# I would like a bag, please.



## Extra Virgin Olive Oil

I would like to ask a cashier at a supermarket a plastic bag.

"Haluaisin pussin." (?)

And I want to ask if the bag will hold my stuff. (that is, I am wondering if it's too big or too heavy for a bag?!)

"Eikö pussiin mahtua minun tavarani?"


----------



## pearho

Extra Virgin Olive Oil said:


> "Haluaisin pussin." (?)



I think that's OK.



Extra Virgin Olive Oil said:


> "Eikö pussiin mahtua minun tavarani?"



"Eivätkö pussiin *mahdu* minun tavarani?" To me that sounds rather negative, so I would rephrase it: "Onko varma, että minun tavarani mahtuvat pussiin?"

Now let's see what the native speakers have to say...


----------



## Gavril

I think the most normal way to ask for a bag is 
_
Saisinko pussin?_


----------



## Hakro

First of all, don't ever ask in English "Could I have a pussi". The cashier might misunderstand...

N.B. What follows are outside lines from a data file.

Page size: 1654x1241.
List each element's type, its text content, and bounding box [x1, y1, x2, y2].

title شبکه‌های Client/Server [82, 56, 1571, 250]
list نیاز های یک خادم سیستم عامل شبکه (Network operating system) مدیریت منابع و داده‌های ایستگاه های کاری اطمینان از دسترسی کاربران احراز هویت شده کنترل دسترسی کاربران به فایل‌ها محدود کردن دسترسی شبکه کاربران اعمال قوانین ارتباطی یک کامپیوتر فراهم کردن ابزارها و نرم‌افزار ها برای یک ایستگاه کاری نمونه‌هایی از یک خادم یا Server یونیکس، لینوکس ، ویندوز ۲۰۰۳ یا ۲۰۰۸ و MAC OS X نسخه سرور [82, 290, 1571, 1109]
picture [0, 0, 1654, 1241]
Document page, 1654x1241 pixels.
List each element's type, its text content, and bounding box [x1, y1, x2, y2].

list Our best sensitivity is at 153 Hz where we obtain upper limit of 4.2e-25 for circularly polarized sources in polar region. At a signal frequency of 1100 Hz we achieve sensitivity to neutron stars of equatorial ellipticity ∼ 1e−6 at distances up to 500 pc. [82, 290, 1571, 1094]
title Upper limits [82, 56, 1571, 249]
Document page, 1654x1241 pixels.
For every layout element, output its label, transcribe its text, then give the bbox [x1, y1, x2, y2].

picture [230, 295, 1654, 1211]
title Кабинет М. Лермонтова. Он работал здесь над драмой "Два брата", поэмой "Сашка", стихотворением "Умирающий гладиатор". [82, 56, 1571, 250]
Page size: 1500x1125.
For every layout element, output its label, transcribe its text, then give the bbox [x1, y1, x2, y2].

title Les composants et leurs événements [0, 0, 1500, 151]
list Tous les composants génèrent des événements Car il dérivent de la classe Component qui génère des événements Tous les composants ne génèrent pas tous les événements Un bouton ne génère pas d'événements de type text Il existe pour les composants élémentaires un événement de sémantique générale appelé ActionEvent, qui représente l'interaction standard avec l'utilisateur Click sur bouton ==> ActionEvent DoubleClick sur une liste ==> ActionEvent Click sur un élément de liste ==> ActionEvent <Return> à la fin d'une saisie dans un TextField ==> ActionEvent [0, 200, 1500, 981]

The plastic bag is usually called _(muovi)kassi_, not _pussi_. In most supermarkets you don't need to ask for a _kassi_, you just take it at the cashier's desk (and pay for it). Small, thin plastic bags ("pussi") are usually free but again, you don't need to ask for it, just take it.

Normally a customer has to measure him/herself if the bag is big enough. If you have bought some heavy stuff you can ask "Kestääkö yksi kassi nämä tavarat?" but please ask this before paying, so the price of the second bag (if needed) is added directly to your purchases.


----------